Harvard graduated the serial killer Ted Kaczynski and mass murderer Amy Bishop. As well as the pervert masquerading as sex researcher, Alfred Kinsey. It employed LSD nutjob Timothy Leary.

Domestic terrorist Kathy Boudin was convicted of murder for her role in the Brinks armored car heist that left a security guard dead. She spent a couple of decades in prison. Upon her release, Columbia decided that in a country of 330 million people, Boudin would make a great professor to shape the minds of the country’s future “leaders”. Herbert Marcuse, who was often called, “Father of the New Left” because he encouraged students to reject the traditions of Western Civilization, was a key figure in the counter-culture movement. He was employed by the OSS (precursor to the CIA), as well as teaching students at Harvard and Columbia.

I could go on, and on, and on.

Point being, given the long and well established history of the Ivies poisoning the minds of future leaders, it saddens me that I doubt this current episode will hurt their reputation in the slightest.

    JohnSmith100 in reply to Groty. | December 23, 2023 at 8:04 am

    “Harvard graduated the serial killer Ted Kaczynski”

    Ted Kaczynski was a genius teen who went to Harvard and was intentionally driven over the edge as part of a CIA project. As far as I know none of the people involved in that were held accountable.

    chrisboltssr in reply to Groty. | December 23, 2023 at 10:00 am

    You should go on and on, because people need to be made aware about the immorality, depravity and rot that sits and the center of these Poison Ivy schools.

t might be said now that I have the best of both worlds. A Harvard education and a Yale degree. John F. Kennedy

Not today. One of my kids went to Cornell and graduate school at Columbia. Sorry I gave both of them one dime.

nope nope nope.. I had one that went to the U of Washington..it messed with his mind too.

The parents of children likely to gain admittance are younger, Godless materialists who care only about acquiring the brand. You may claim the brand is diminished (and it is), but unfortunately it will remain the brass ring for the foreseeable future.

I have a 17-year old daughter, and I specifically said she is not allowed anywhere near any of the Poison Ivy Leaguee schools (shoutout to Groty for the term). My wife got upset and said I should trust my daughter and I said f that. These schools are producing dumbed down idiots who are even worse than the Jacobins or the Stalinists.
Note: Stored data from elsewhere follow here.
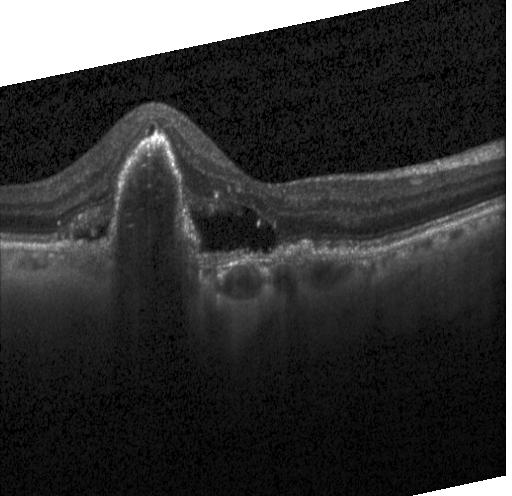 Optical coherence tomography scan; spectral-domain OCT; horizontal scan through the fovea; Heidelberg Spectralis.
The scan shows choroidal neovascularization (CNV).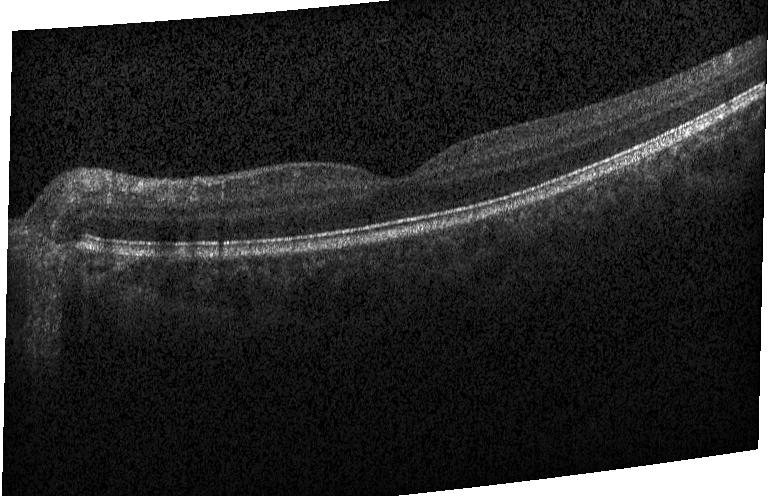

Finding: no choroidal neovascularization, diabetic macular edema, or drusen.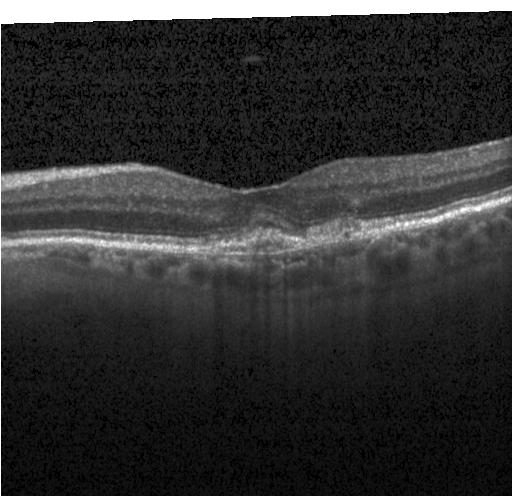

Spectral-domain OCT B-scan: a choroidal neovascular membrane.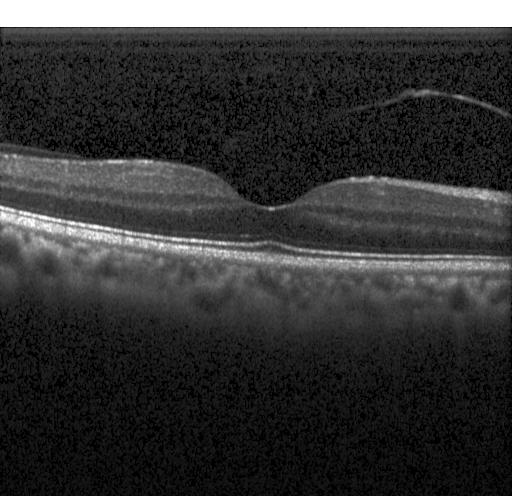 Macular scan. Optical coherence tomography scan. Instrument: Heidelberg Spectralis. Spectral-domain optical coherence tomography. OCT finding: no evidence of choroidal neovascularization, diabetic macular edema, or drusen.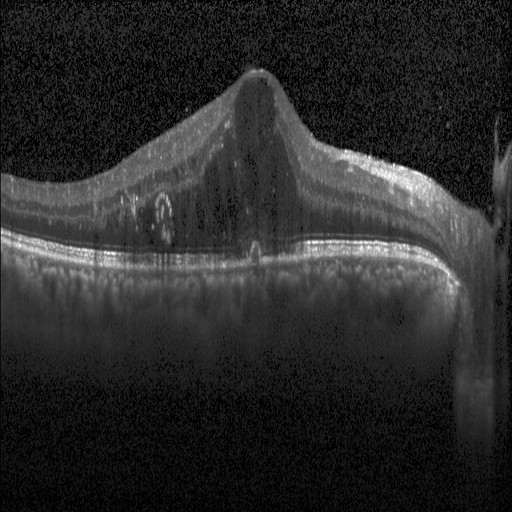

Spectral-domain OCT; fovea-centered; Heidelberg Spectralis OCT system; optical coherence tomography B-scan.
Diagnosis: DME.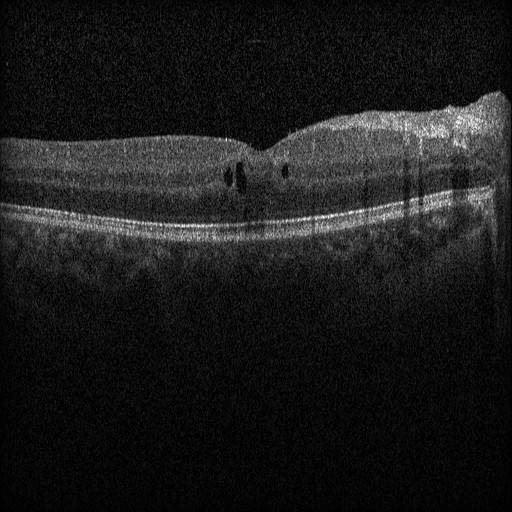

This B-scan demonstrates DME.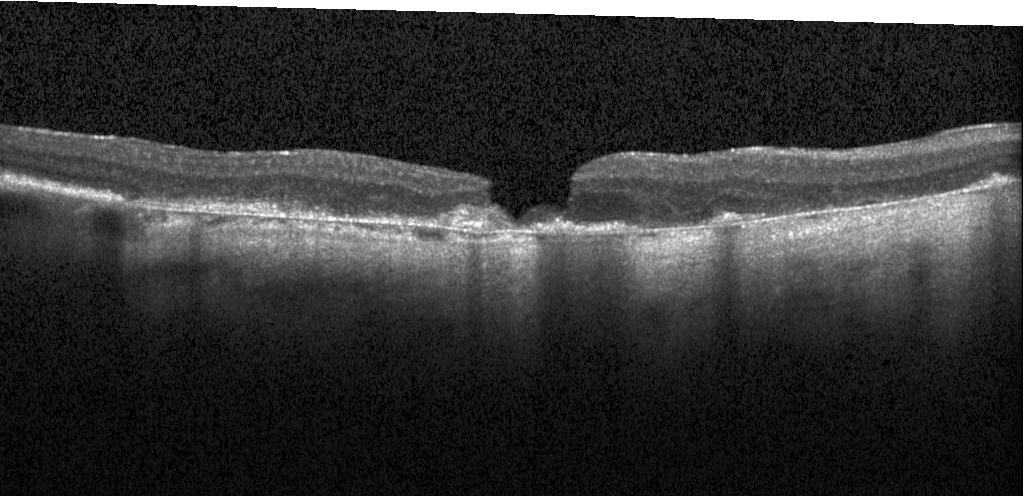 Retinal OCT B-scan · through the macula · acquired on a Heidelberg Spectralis · spectral-domain OCT. Diagnosis: CNV.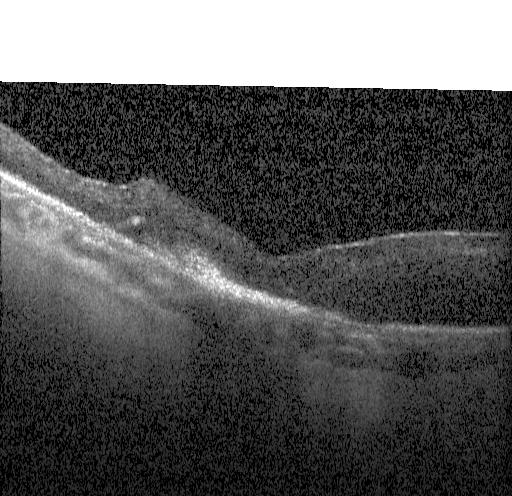 The scan shows choroidal neovascularization.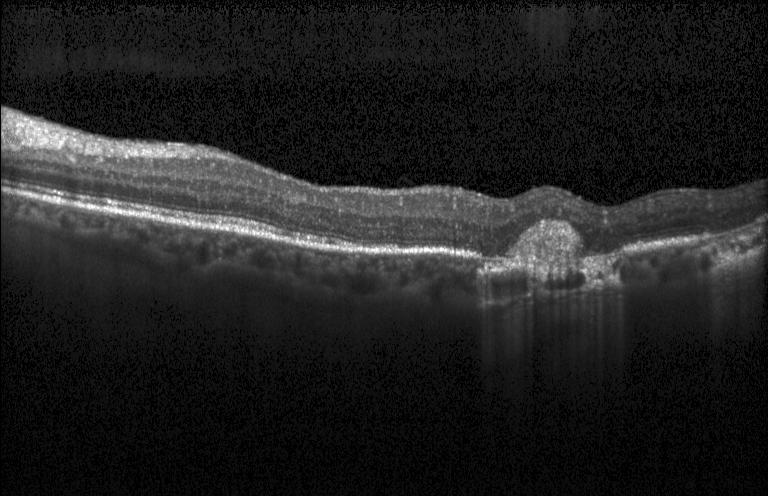 Optical coherence tomography scan. Spectral-domain optical coherence tomography. Heidelberg Spectralis. Horizontal scan through the fovea — Diagnosis: choroidal neovascularization (CNV).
Hell, even the Jacobins amd Stalinists would stand against these demonic fleshwearers.

My STEM-whiz 17-year old son scratched MIT and Cornell off his list.

    JohnSmith100 in reply to Uncledave. | December 23, 2023 at 7:02 pm

    If he is a whiz and is working hard to broaden his skills,. he will not need a degree. Musk hires based on skills, so did I. I also found that best grades did not = competence. Some people have innate aptitude, those who lack that are useless regardless of degrees.

Saw a picture this morning of a bumper sticker, “My Kid Did Not Go to Harvard”.
Also seeing reference to Harvard getting “Bud Lighted” 😂

My kids are thankfully not Harvard nor Ivy League material 🙂

The Duke d’Escargot | December 24, 2023 at 9:53 am

Would I send my child to an Ivy?

(A) If we had the means to pay for it:

No.

My child would attend In-State University, presumably its Honors College tract.

And I’d let my child know that I’ve set aside the money saved — probably more than $100,000 — as a graduation incentive/gift.

(B) If we did not have the means to pay for it:

No.
No way.
Absolutely no way.
It’s not worth it, even without the toxic influence today of countries who hate us.

…………..

Who would want to work at an Ivy these days?

What a weird experience it would be to have to correct any of these young people who are paying huge amounts of money Yuck Yech No ,thank you.